Assume that your function converges to a limit $\ell$ as $x\rightarrow a$. Assume that $a \in ]0,1[$ and adapt the definition for $a\in\{0,1\}$.

So you have,

$\forall \epsilon > 0,\ \exists\delta >0\ \forall x\in [0,1] \ ( x\in[ a - \delta , a + \delta ] \Rightarrow |f(x) - l | \le \epsilon)$

You need to show that in $[ a - \delta , a + \delta ]$, there is an element $x_0$ that belongs to none of the $A_n$. In which case $|\ell| = |f(x_0) - \ell | \le \epsilon$. That proves that if the limit exists, it has to be zero.

 

[lordianed]

Hi lordianed ! This exercise is very much like the previous one you put on PF a few days ago.
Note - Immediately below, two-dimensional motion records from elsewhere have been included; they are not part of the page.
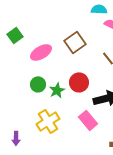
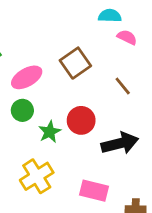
green circle: (38, 84) -> (22, 110), moved
pink rectangle: (88, 120) -> (94, 191), moved, turned -36

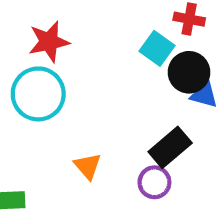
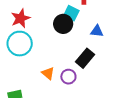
black circle: (189, 72) -> (63, 24), moved
purple circle: (154, 182) -> (68, 77), moved

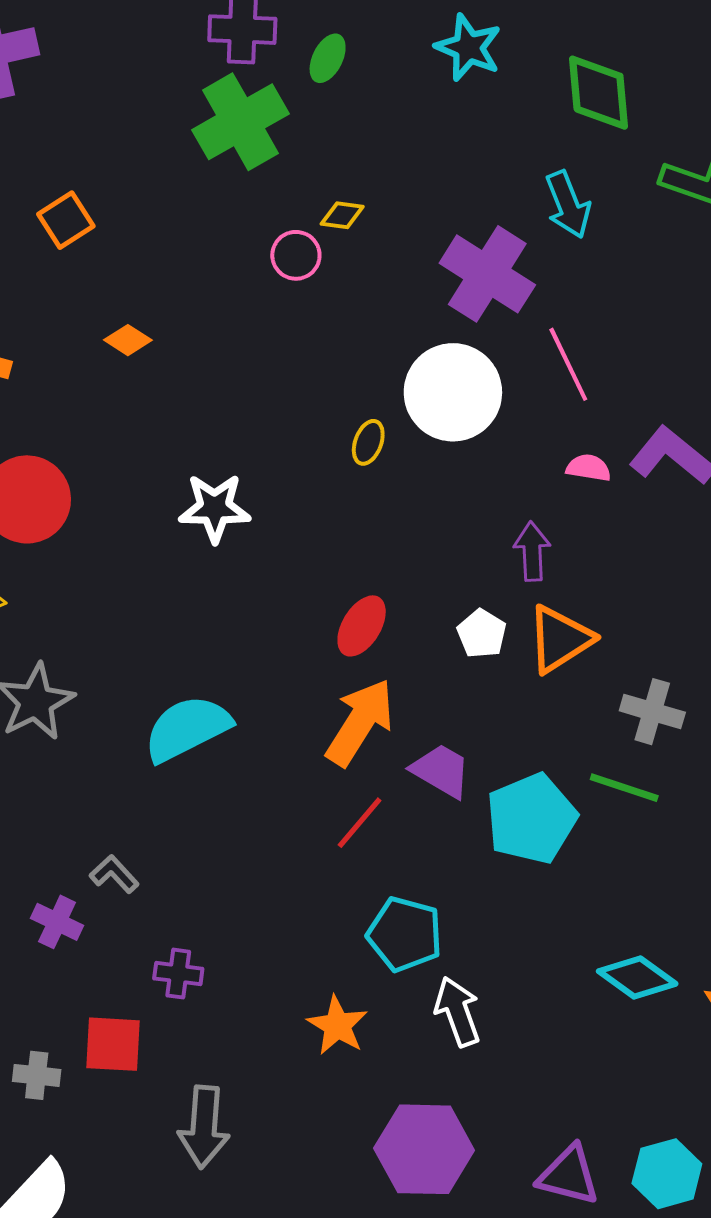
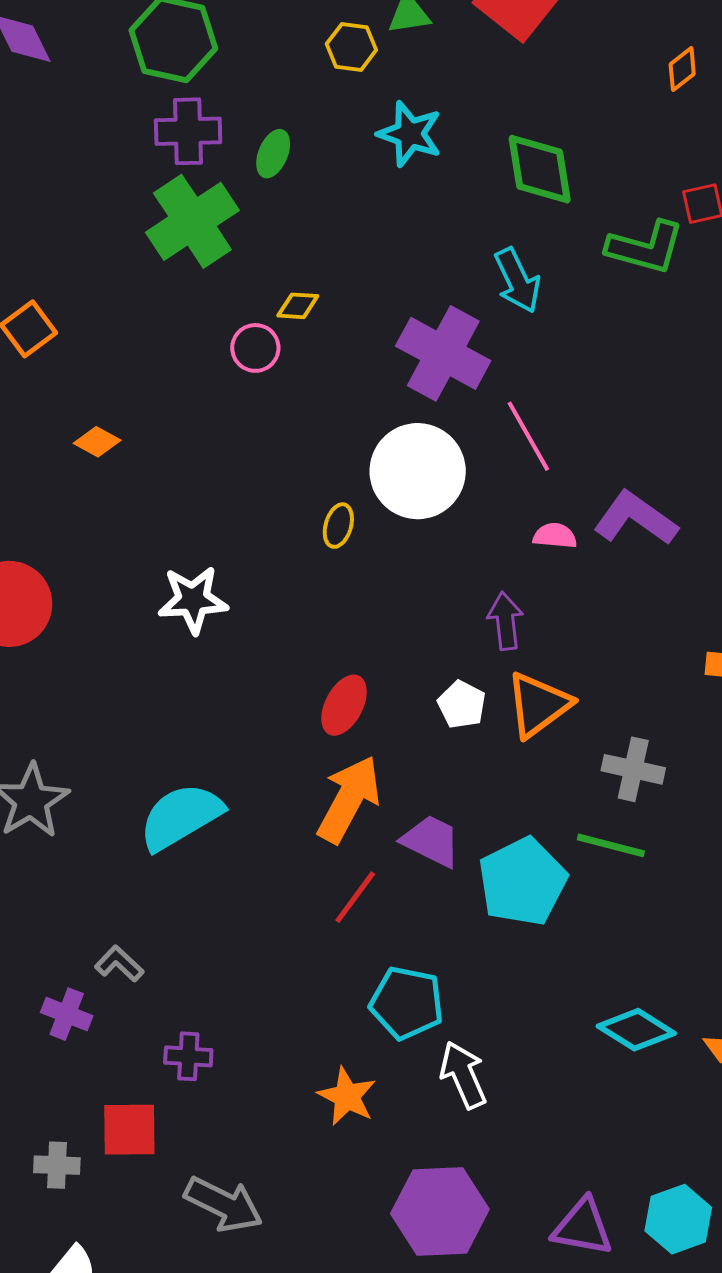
gray arrow: (204, 1127) -> (224, 1204), turned -64

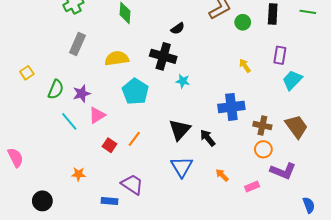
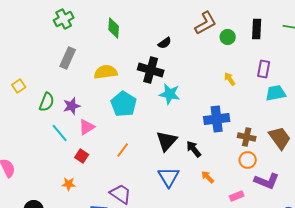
cyan trapezoid: (292, 80) -> (276, 93), turned 35
cyan star: (183, 81) -> (170, 94), size x1.5
red square: (109, 145) -> (82, 156), moved
orange arrow: (222, 175) -> (208, 177), moved

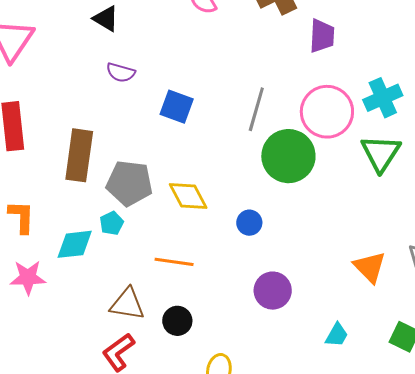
Assume that your function converges to a limit $\ell$ as $x\rightarrow a$. Assume that $a \in ]0,1[$ and adapt the definition for $a\in\{0,1\}$.

So you have,

$\forall \epsilon > 0,\ \exists\delta >0\ \forall x\in [0,1] \ ( x\in[ a - \delta , a + \delta ] \Rightarrow |f(x) - l | \le \epsilon)$

You need to show that in $[ a - \delta , a + \delta ]$, there is an element $x_0$ that belongs to none of the $A_n$. In which case $|\ell| = |f(x_0) - \ell | \le \epsilon$. That proves that if the limit exists, it has to be zero.

Thanks Geoffrey, I'll try that method too. However I asked to have my proof ripped apart so to say, I already have tried proving it and would love to see people point out any flaws in my argument in the original post.